- **ACTION ITEM**: Extract the text of every row below word for word, leaving the pictures out of your answer.

- **TASK DATA**:
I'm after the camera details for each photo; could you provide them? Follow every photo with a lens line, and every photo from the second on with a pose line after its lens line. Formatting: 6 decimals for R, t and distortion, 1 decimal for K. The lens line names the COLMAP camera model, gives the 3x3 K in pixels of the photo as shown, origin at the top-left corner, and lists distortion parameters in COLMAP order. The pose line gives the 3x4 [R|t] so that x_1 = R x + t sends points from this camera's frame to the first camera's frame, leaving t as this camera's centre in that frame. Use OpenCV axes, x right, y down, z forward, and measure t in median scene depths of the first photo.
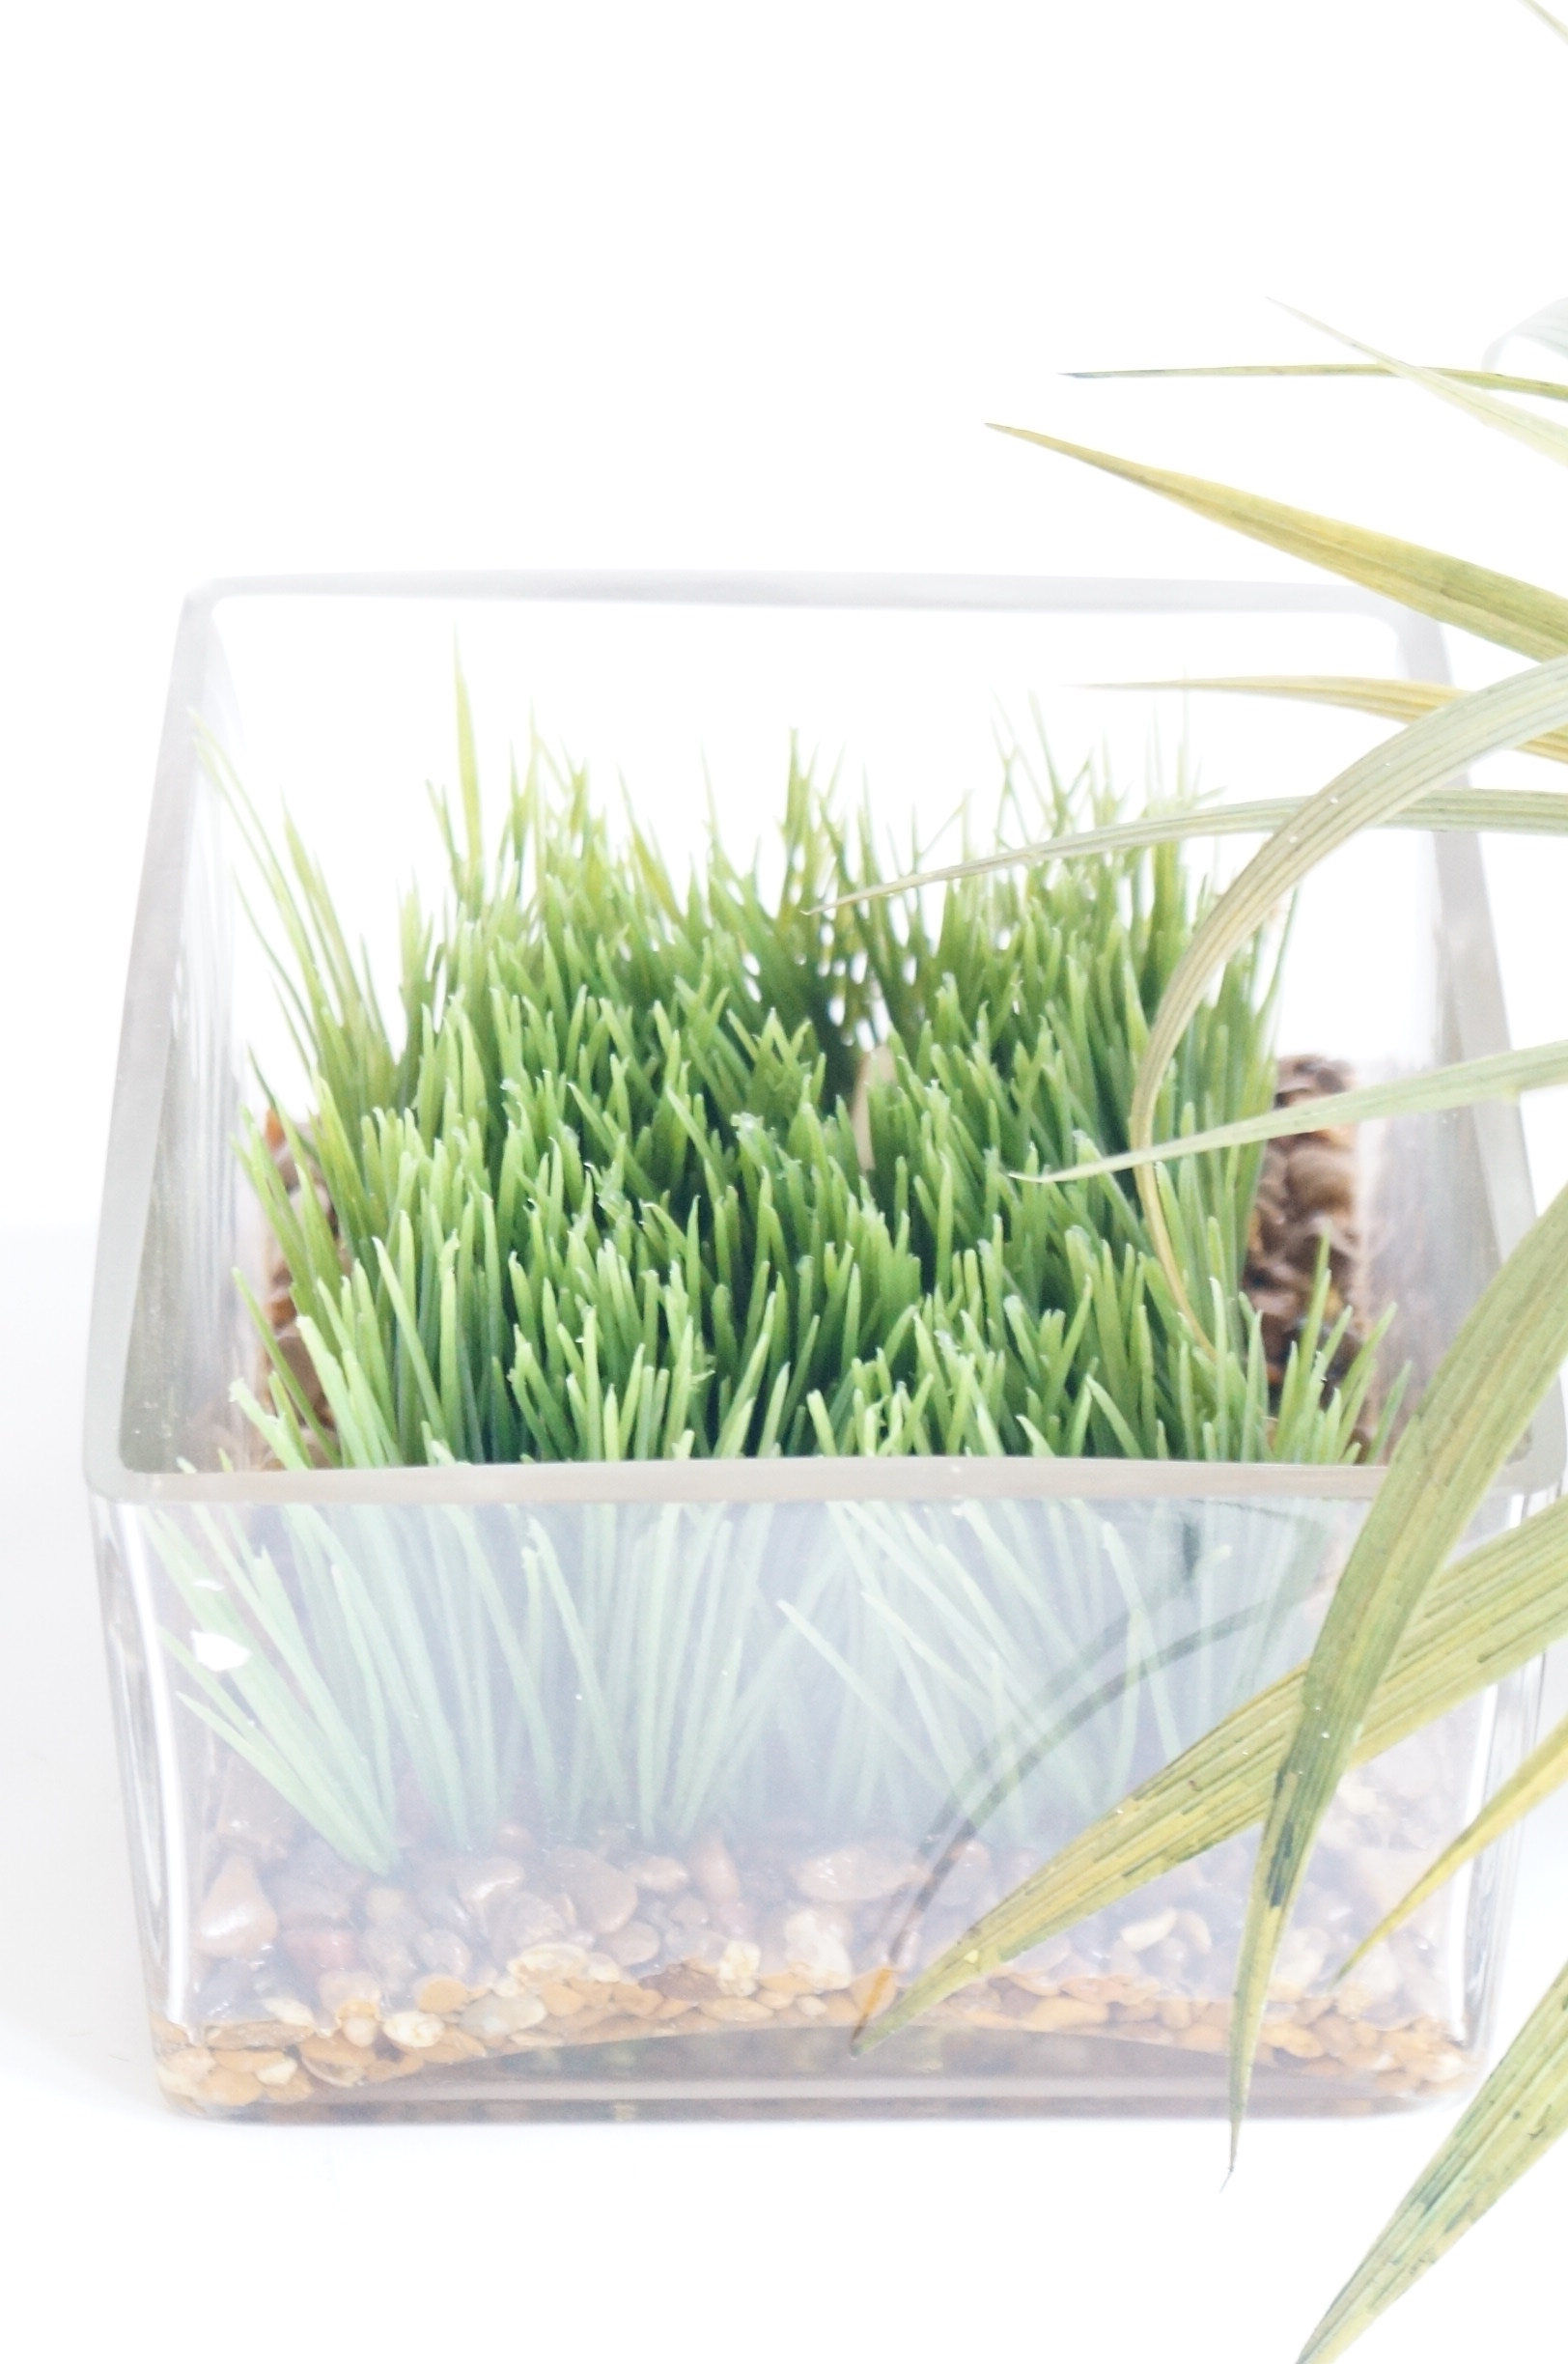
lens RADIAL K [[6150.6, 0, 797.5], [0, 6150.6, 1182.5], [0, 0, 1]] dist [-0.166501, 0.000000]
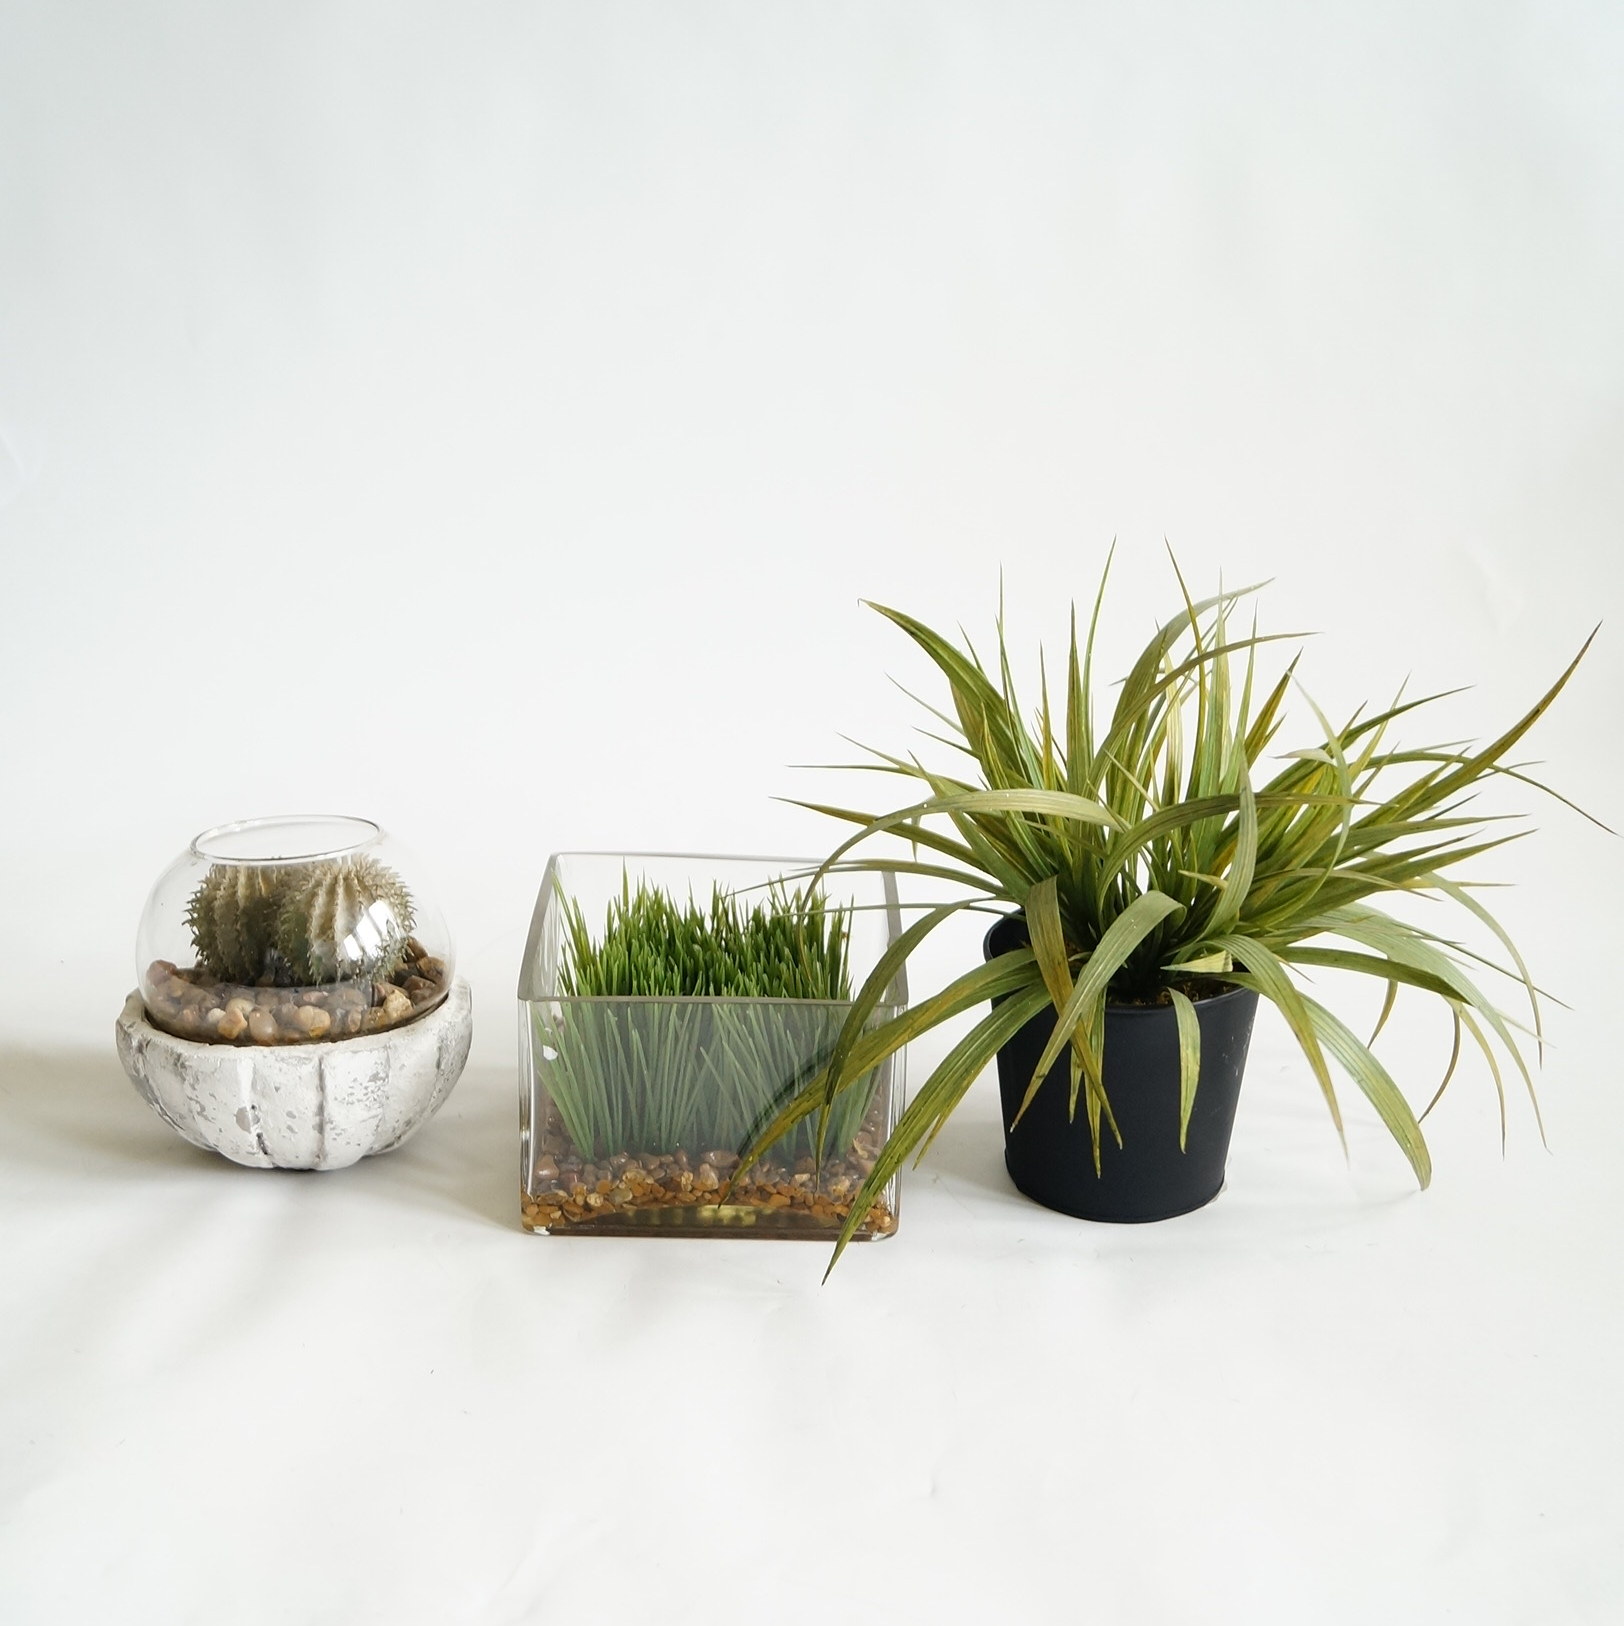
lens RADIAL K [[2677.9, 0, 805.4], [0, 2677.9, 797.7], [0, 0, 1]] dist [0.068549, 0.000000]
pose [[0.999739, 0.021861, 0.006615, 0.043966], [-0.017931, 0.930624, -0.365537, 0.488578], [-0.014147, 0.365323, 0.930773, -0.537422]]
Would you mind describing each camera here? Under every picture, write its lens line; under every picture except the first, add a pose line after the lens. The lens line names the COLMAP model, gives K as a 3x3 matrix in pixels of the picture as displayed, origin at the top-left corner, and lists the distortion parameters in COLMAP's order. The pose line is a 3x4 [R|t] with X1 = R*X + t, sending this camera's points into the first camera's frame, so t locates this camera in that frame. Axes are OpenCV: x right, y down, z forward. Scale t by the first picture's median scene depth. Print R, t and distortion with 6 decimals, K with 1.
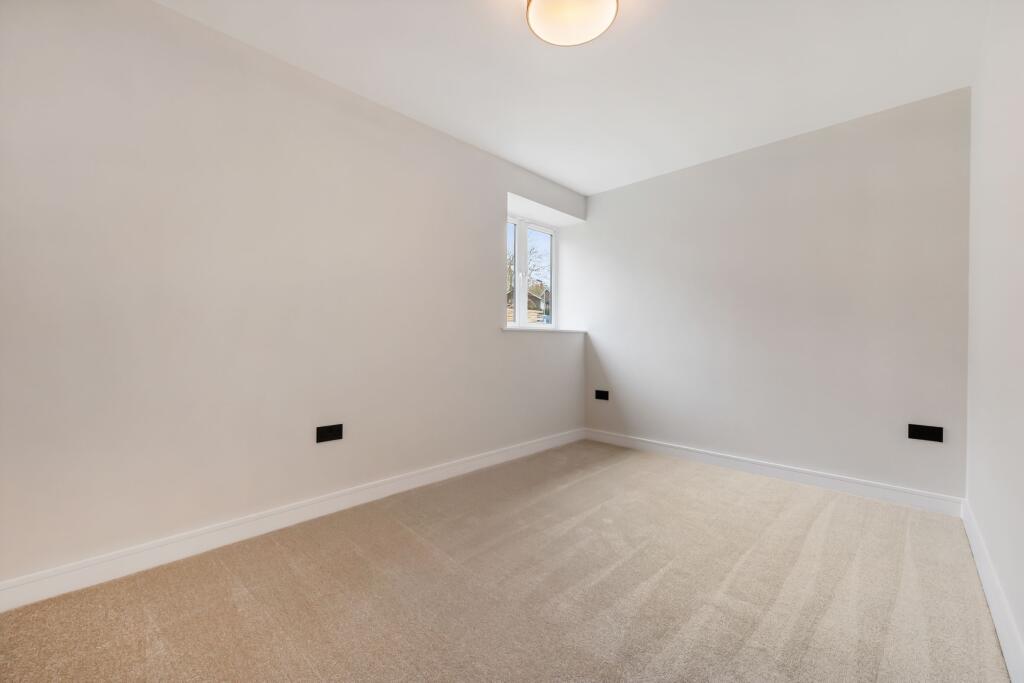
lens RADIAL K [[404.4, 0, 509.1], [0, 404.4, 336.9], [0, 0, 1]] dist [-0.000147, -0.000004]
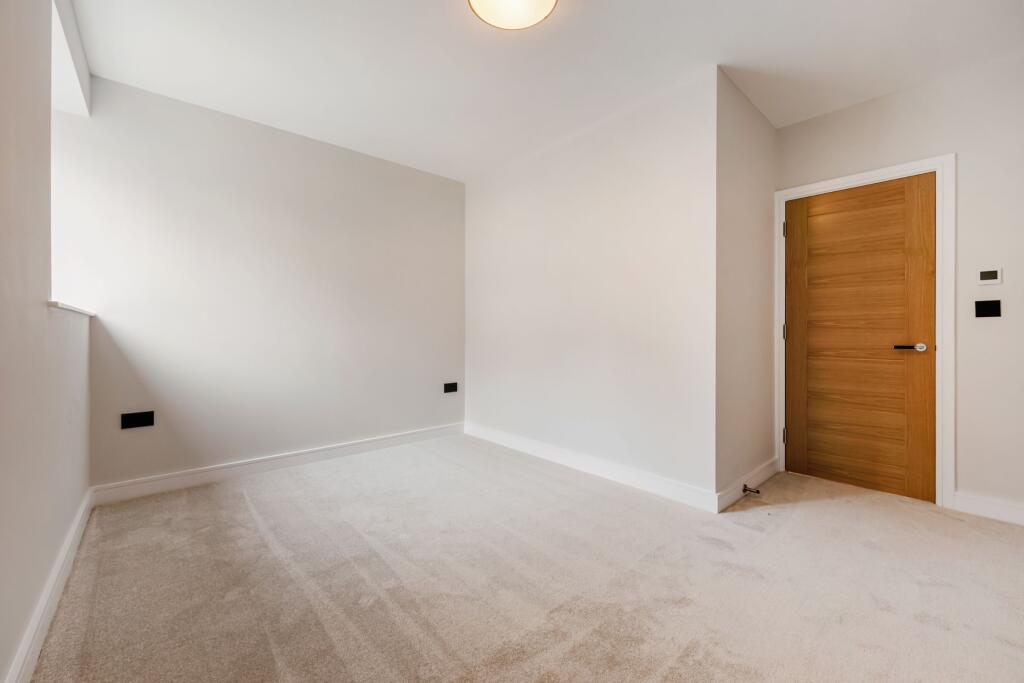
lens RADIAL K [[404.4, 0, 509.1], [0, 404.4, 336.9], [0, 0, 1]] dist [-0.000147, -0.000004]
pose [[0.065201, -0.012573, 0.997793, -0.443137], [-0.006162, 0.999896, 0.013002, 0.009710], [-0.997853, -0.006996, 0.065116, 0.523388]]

- **RESPONSE AREA**:
I'm after the camera details for each photo; could you provide them? Follow every photo with a lens line, and every photo from the second on with a pose line after its lens line. Formatting: 6 decimals for R, t and distortion, 1 decimal for K. The lens line names the COLMAP camera model, gives the 3x3 K in pixels of the photo as shown, origin at the top-left corner, and lists distortion parameters in COLMAP order. The pose line gives the 3x4 [R|t] so that x_1 = R x + t sends points from this camera's frame to the first camera's frame, leaving t as this camera's centre in that frame. Use OpenCV axes, x right, y down, z forward, and measure t in median scene depths of the first photo.
lens RADIAL K [[6150.6, 0, 797.5], [0, 6150.6, 1182.5], [0, 0, 1]] dist [-0.166501, 0.000000]
lens RADIAL K [[2677.9, 0, 805.4], [0, 2677.9, 797.7], [0, 0, 1]] dist [0.068549, 0.000000]
pose [[0.999739, 0.021861, 0.006615, 0.043966], [-0.017931, 0.930624, -0.365537, 0.488578], [-0.014147, 0.365323, 0.930773, -0.537422]]
Would you mind describing each camera here? Under every picture, write its lens line; under every picture except the first, add a pose line after the lens. The lens line names the COLMAP model, gives K as a 3x3 matrix in pixels of the picture as displayed, origin at the top-left corner, and lists the distortion parameters in COLMAP's order. The pose line is a 3x4 [R|t] with X1 = R*X + t, sending this camera's points into the first camera's frame, so t locates this camera in that frame. Axes are OpenCV: x right, y down, z forward. Scale t by the first picture's median scene depth. Print R, t and distortion with 6 decimals, K with 1.
lens RADIAL K [[404.4, 0, 509.1], [0, 404.4, 336.9], [0, 0, 1]] dist [-0.000147, -0.000004]
lens RADIAL K [[404.4, 0, 509.1], [0, 404.4, 336.9], [0, 0, 1]] dist [-0.000147, -0.000004]
pose [[0.065201, -0.012573, 0.997793, -0.443137], [-0.006162, 0.999896, 0.013002, 0.009710], [-0.997853, -0.006996, 0.065116, 0.523388]]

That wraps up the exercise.